Firefighters sift through rubble at a burned home that was destroyed by a massive explosion and fire Sept. 10, 2010 in San Bruno
Firefighters sift through rubble at a burned home that was destroyed by a massive explosion and fire Sept. 10, 2010 in San Bruno
The utility's own risk assessment of gas main just north of section that exploded called for repairs--in 2013

Updated at 6:18 p.m.

As early as 2007, Pacific Gas & Electric Company officials considered a portion of the gas main that ruptured and triggered the deadly San Bruno blaze on Thursday to be at "unacceptably" high risk for failure, according to documents obtained by The Bay Citizen.

The documents raise new questions about the extent of PG&E's responsibility for the biggest disaster in the utility's 105-year history in California that left 6 dead and 37 homes burned to the ground in the Crestmoor neighborhood.

The utility company had planned to repair by 2013 a 7,481-foot long section of pipe, which it deemed—based on internal risk assessments made in 2007 — one of PG&E's "top 100 highest risk line sections."

The break was just 2.8 miles south of the section of the pipe that was deemed to be high risk, according to the California Public Utilities Commission and PG&E officials.

Ed Salas, senior vice president of engineering and operations at PG&E, said he could not comment on the condition of the pipe that ruptured, citing the ongoing probe by the National Transportation Safety Board. He characterized the high-risk section as "physically well north of the section that failed."

"We had no way to anticipate what occurred here," said Salas. "We would never leave a hazardous situation in place if one exists."

But residents living near the line have long complained of gas leaks. And experts said that even if the 7,481-foot-long stretch slated for repair did not include the location of the rupture, there has been ample evidence that the pipe -- a 30-inch high-pressure steel line that carries gas from the South Bay to near San Francisco -- is showing its age.

"It's kind of startling evidence," said Kofi Inkabi, a researcher at the UC Berkeley Center for Catastrophic Risk Management. "But it's not surprising."

Inkabi said that the pipes usually have a lifespan of 30 to 50 years, and sections of pipeline are typically manufactured at the same steel factory and subjected to the same standards of operation and maintenance.

"These pipes are series systems with high correlation," Inkabi said. "If one section of the pipe was degrading to the point where they're saying there's a high likelihood, high consequence of concern, I wouldn't be surprised if other sections of that pipeline were also of concern."

In a 2009 report outlining a proposal to replace the section of Line 132 at a cost of $5 million, PG&E officials wrote: "If the replacement of this pipe does not occur, risks associated with this segment will not be reduced. Coupled with the consequences of failure of this section of pipeline, the likelihood of a failure makes the risk of a failure at this location unacceptably high."
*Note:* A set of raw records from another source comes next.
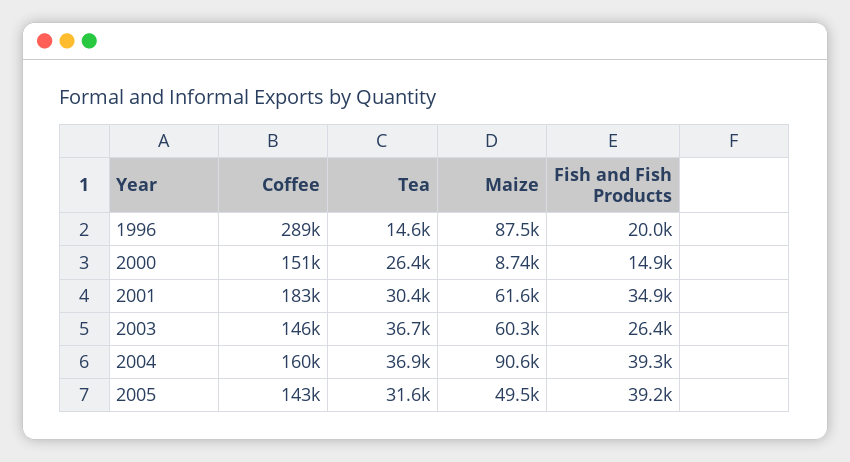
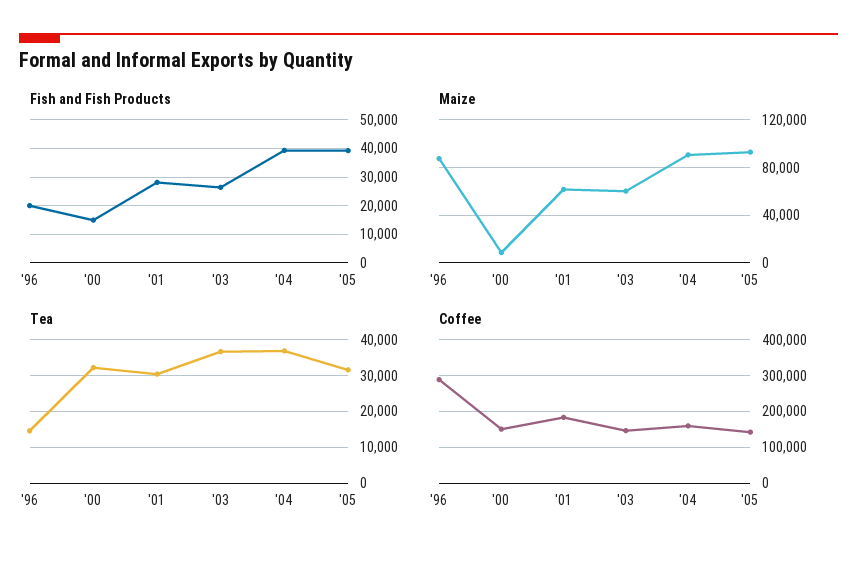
  {
    "Coffee": {
      "1996": 289000,
      "2000": 151000,
      "2001": 183000,
      "2003": 146000,
      "2004": 160000,
      "2005": 143000
    },
    "Tea": {
      "1996": 14600,
-     "2000": 26400,
+     "2000": 32000,
      "2001": 30400,
      "2003": 36700,
      "2004": 36900,
      "2005": 31600
    },
    "Maize": {
      "1996": 87500,
      "2000": 8740,
      "2001": 61600,
      "2003": 60300,
      "2004": 90600,
-     "2005": 49500
+     "2005": 90000
    },
    "Fish and Fish Products": {
      "1996": 20000,
      "2000": 14900,
-     "2001": 34900,
+     "2001": 27500,
      "2003": 26400,
      "2004": 39300,
      "2005": 39200
    }
  }

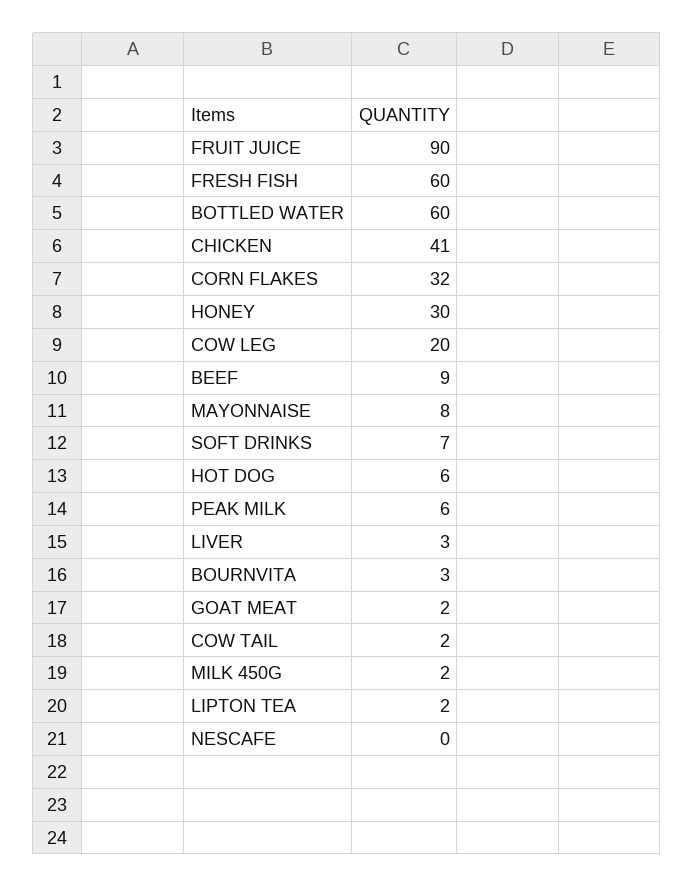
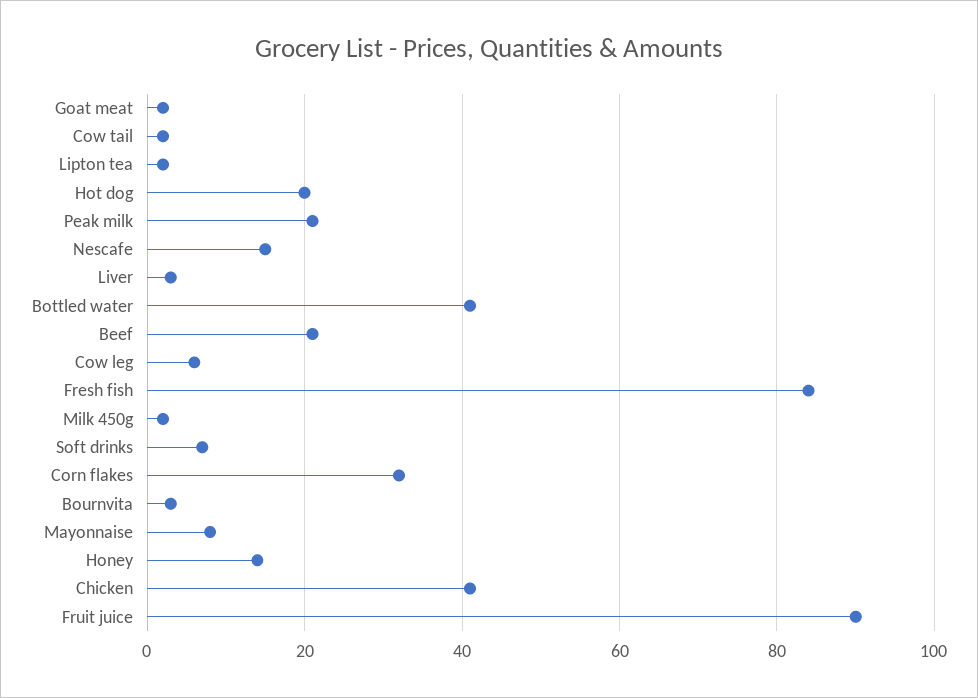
  {
    "FRUIT JUICE": 90,
-   "FRESH FISH": 60,
+   "FRESH FISH": 85,
-   "BOTTLED WATER": 60,
+   "BOTTLED WATER": 40,
    "CHICKEN": 41,
    "CORN FLAKES": 32,
-   "HONEY": 30,
+   "HONEY": 15,
-   "COW LEG": 20,
+   "COW LEG": 5,
-   "BEEF": 9,
+   "BEEF": 20,
    "MAYONNAISE": 8,
    "SOFT DRINKS": 7,
-   "HOT DOG": 6,
+   "HOT DOG": 20,
-   "PEAK MILK": 6,
+   "PEAK MILK": 20,
    "LIVER": 3,
    "BOURNVITA": 3,
    "GOAT MEAT": 2,
    "COW TAIL": 2,
    "MILK 450G": 2,
    "LIPTON TEA": 2,
-   "NESCAFE": 0
+   "NESCAFE": 15
  }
PG&E filed the 2009 report, called a capital project summary, to the California Public Utilities Commission in making its case for rate hikes in 2011. Testimony submitted by PG&E also outlined a number of other high-priority expenditures that the utility had been planning to make, from building expanded storage capacity to upgrading its SmartMeter data program. The CPUC periodically makes changes to the consumer rate structure based, in part, on the utility's costs.

The expenditures for the future safety upgrades were approved during the settlement, said Michael P. Florio, the senior attorney for The Utility Reform Network, a utility consumer advocacy group that was involved in a 2009 settlement with PG&E over its proposed rate hike. After the Thursday explosion, Florio revisited the spending requests submitted by PG&E last year.

"When we finally figured out I said, 'Oh my god, this is it.' I was just sick," Florio said. "Thank god we approved the spending, but we didn't approve it soon enough. I about lost it when I realized that there it was in the queue for 2013 and 2014, and it just didn't get done in time."

PG&E's Salas said that the highest risks in the system take precedence for getting repaired. He said the lists of high-risk portions are made looking a few years down the road. Salas said that PG&E regularly monitored Line 132, although he declined to say how.